Of all the European countries I’ve visited, Italy probably had the biggest culture shock for me. I think part of what made it such a shock is that it was unexpected. It was a mistake on my part to think that just because I had experiences in other countries that I would just coast on through Italy. Italy has is own quirks and characteristics that make it unique and wonderful to visit! Here are some things that I learned/experienced to hopefully mitigate the culture shock should you go to Italy.
- Toilet seats – In Naples and Rome, just about all of the women’s restrooms (even in the restaurants) lacked toilet seats. Not a huge deal, but not something I was expecting. Also pretty much throughout the country there is no regard paid to the gender sign on the door. Everyone goes to the next available stall regardless of gender.
- Heat – Italy is freaking hot in July and humid! While I expected this, I did not expect it to play such a role in our daily lives. If traveling in July, incorporate time to go back to the hotel/B&B/apartment in the late afternoon to shower off the sweat of the day. It willl make the evenings more enjoyable if you have a moment to cool off first. Also know that the heat will slow you down and in a lot of the ancient sites (Roman Forum, Pompeii, etc.) shade is minimal.
- Water – Water is expensive. Water is also free. There are fountains all over that are constantly flowing with cool water. Bring a reusable water bottle with you – the water is fine and you’ll appreciate the savings.
- Time – Time in Italy is totally different than in the U.S. Things go slower, don’t always start on time, and can change at a moment’s notice. Confirm at the station when the last train is leaving, show up on time and expect to wait, and let it go.

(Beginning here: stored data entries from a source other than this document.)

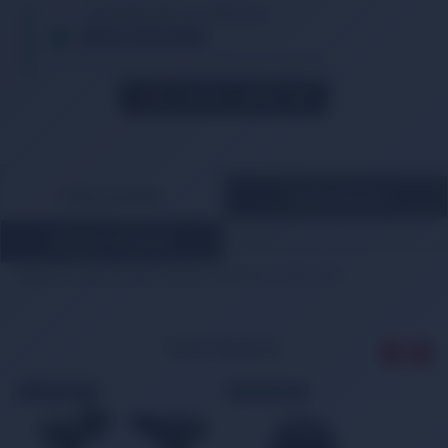
TIKLA WHATSAPP İLE SİPARİŞ VER
05013362886
Whatsapp Üzerinden de Sipariş Verebilirsiniz.
STOK GELINCE HABER VER
ÜRÜN AÇIKLAMASI
ÖDEME BİLGİLERİ
MÜŞTERİ YORUMLARI
Nissan Primera Krank Sensörü 2.0 Dizel 1999-2002
İLGİLİ ÜRÜNLER
ÜCRETSİZ KARGO
ÜCRETSİZ KARGO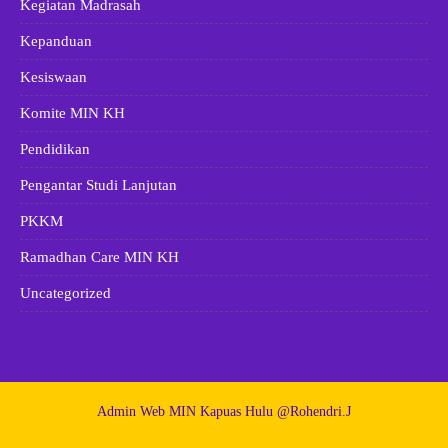
Kegiatan Madrasah
Kepanduan
Kesiswaan
Komite MIN KH
Pendidikan
Pengantar Studi Lanjutan
PKKM
Ramadhan Care MIN KH
Uncategorized
Admin Web MIN Kapuas Hulu @Rohendri.J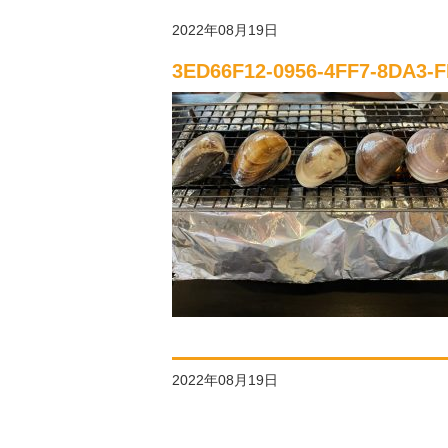
2022年08月19日
3ED66F12-0956-4FF7-8DA3-
2022年08月19日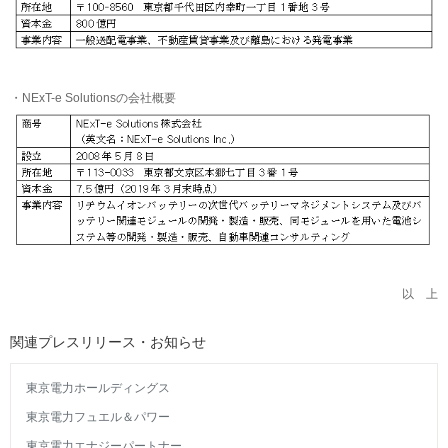
・NExT-e Solutionsの会社概要
以 上
関連プレスリリース・お知らせ
東京電力ホールディングス
東京電力フュエル＆パワー
東京電力エナジーパートナー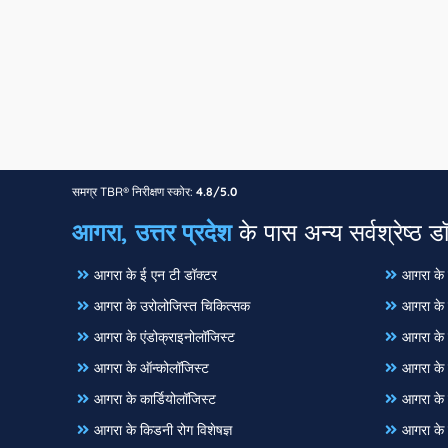
समग्र TBR® निरीक्षण स्कोर:
4.8/5.0
आगरा, उत्तर प्रदेश
के पास अन्य सर्वश्रेष्ठ ड
आगरा के ई एन टी डॉक्टर
आगरा के ग
आगरा के उरोलोजिस्त चिकित्सक
आगरा के 
आगरा के एंडोक्राइनोलॉजिस्ट
आगरा के 
आगरा के ऑन्कोलॉजिस्ट
आगरा के न
आगरा के कार्डियोलॉजिस्ट
आगरा के न
आगरा के किडनी रोग विशेषज्ञ
आगरा के न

- Waiters – Eating in restaurants in Italy is a different experience from restaurants in the U.S. Waiters aren’t expecting a tip (they are paid a salary) and so they don’t spend a lot of extra time “serving” you. This means that they are unlikely to come to your table unless you get their attention. Even when paying the bill. They also work in teams so you don’t have to find your waiter, just find a waiter.
These were the big things that I had to adjust to while on our trip. If I come up with more tips or culture shocks, I will let you know.